The cost of the Italian bond skyrockets by 2.5% pending first decisions from the country’s new government that could affect its sizeable debt and deficit
First reaction of the markets to the victory of Giorgia Meloni, who will be the Prime Minister of Italy after the victory of her party, the Brothers of Italy. Investors are speculating again against the euro, the community currency that has been very weak in recent days after the rate hike in the United States and the more lukewarm response from the European Central Bank (ECB). The euro is trading around USD 0.96 at the start of the session, representing an additional 0.5% decline.
The euro and dollar broke the parity they reached this summer when the community currency collapsed due to the rise in interest rates in the United States, which are already clearly between 2% and 3%, compared to 1.25% in the euro zone.
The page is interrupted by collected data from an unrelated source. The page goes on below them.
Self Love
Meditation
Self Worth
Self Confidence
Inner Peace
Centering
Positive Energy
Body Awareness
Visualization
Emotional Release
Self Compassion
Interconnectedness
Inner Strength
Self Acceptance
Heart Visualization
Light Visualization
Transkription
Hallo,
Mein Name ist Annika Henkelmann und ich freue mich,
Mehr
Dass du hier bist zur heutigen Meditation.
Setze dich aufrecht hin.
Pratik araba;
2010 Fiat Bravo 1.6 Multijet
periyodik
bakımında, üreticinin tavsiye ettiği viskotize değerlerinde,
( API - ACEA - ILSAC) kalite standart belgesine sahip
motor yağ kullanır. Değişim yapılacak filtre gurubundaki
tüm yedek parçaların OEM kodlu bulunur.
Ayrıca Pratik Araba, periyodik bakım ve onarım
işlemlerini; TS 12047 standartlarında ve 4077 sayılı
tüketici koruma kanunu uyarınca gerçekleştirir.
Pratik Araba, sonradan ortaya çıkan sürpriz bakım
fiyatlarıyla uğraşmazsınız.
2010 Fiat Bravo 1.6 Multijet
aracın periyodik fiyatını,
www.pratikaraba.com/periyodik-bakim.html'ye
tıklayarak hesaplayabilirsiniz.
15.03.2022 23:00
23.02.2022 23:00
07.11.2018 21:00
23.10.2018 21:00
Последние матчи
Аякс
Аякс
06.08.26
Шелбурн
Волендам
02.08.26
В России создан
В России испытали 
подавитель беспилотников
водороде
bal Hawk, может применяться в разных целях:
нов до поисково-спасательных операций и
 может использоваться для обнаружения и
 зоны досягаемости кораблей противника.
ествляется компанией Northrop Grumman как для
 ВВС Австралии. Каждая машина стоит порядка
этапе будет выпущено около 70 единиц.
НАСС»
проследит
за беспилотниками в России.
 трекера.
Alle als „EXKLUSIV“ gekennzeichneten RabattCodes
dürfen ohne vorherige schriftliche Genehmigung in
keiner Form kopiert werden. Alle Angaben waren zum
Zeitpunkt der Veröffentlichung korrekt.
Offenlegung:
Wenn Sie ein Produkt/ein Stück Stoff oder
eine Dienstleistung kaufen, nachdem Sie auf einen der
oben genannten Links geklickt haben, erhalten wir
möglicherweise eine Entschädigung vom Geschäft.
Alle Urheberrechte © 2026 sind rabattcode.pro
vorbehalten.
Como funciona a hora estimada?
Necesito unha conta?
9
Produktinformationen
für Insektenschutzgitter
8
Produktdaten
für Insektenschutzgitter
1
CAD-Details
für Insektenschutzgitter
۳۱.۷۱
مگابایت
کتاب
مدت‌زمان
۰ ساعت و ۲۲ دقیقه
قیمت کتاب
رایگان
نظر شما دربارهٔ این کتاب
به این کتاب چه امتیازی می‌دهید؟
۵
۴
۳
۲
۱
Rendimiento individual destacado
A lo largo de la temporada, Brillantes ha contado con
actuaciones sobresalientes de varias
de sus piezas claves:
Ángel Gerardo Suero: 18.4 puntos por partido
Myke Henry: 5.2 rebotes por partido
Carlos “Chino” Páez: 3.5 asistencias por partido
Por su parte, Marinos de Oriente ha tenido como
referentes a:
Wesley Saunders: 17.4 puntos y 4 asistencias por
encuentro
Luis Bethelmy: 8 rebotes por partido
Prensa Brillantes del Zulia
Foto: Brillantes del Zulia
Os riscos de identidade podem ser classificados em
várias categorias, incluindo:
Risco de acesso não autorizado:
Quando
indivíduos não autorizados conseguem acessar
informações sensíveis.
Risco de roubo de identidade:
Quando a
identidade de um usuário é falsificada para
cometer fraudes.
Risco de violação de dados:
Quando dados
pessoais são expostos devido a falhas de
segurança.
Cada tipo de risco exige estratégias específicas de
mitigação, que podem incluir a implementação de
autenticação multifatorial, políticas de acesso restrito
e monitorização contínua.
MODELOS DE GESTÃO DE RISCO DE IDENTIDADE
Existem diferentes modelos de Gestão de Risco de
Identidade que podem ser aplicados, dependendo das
Meloni’s rise to power is fueling fears of a possible rupture of the community bloc in unforeseen circumstances such as Russia’s or a possible change in European policy inspired by the Italian far-right party, also bolstered by Sweden’s latest victories.
For their part, European stock markets are not so confused by the new Italian prime minister, as they have processed in recent days the possible victory of the Brothers of Italy in the general elections that the country held yesterday. In the case of the Ibex-35, it yields 0.3%, while the main Italian index, the Milan MIB, gains even 0.5%. For its part, the Eurostoxx-50 fell 0.15%, while the German DAX lost 0.2% and the French CAC lost 0.1%. For its part, London’s FTSE is up 0.4%, after rising last Friday, following the presentation of the Prime Minister’s new millionaire plan to tackle inflation. The British pound is also plummeting to its historic low, precisely because of that plan.
In the case of the debt market, Italy suffers from Meloni’s victory. The cost of the country’s 10-year bond shoots up 2.5% to 4.4%. The risk premium is 230 basis points above the reference bond, the German one. Investors fear that the implementation of populist measures will push Italy’s debt and deficit to unsustainable levels, especially in a context of aggressive rate hikes by central banks.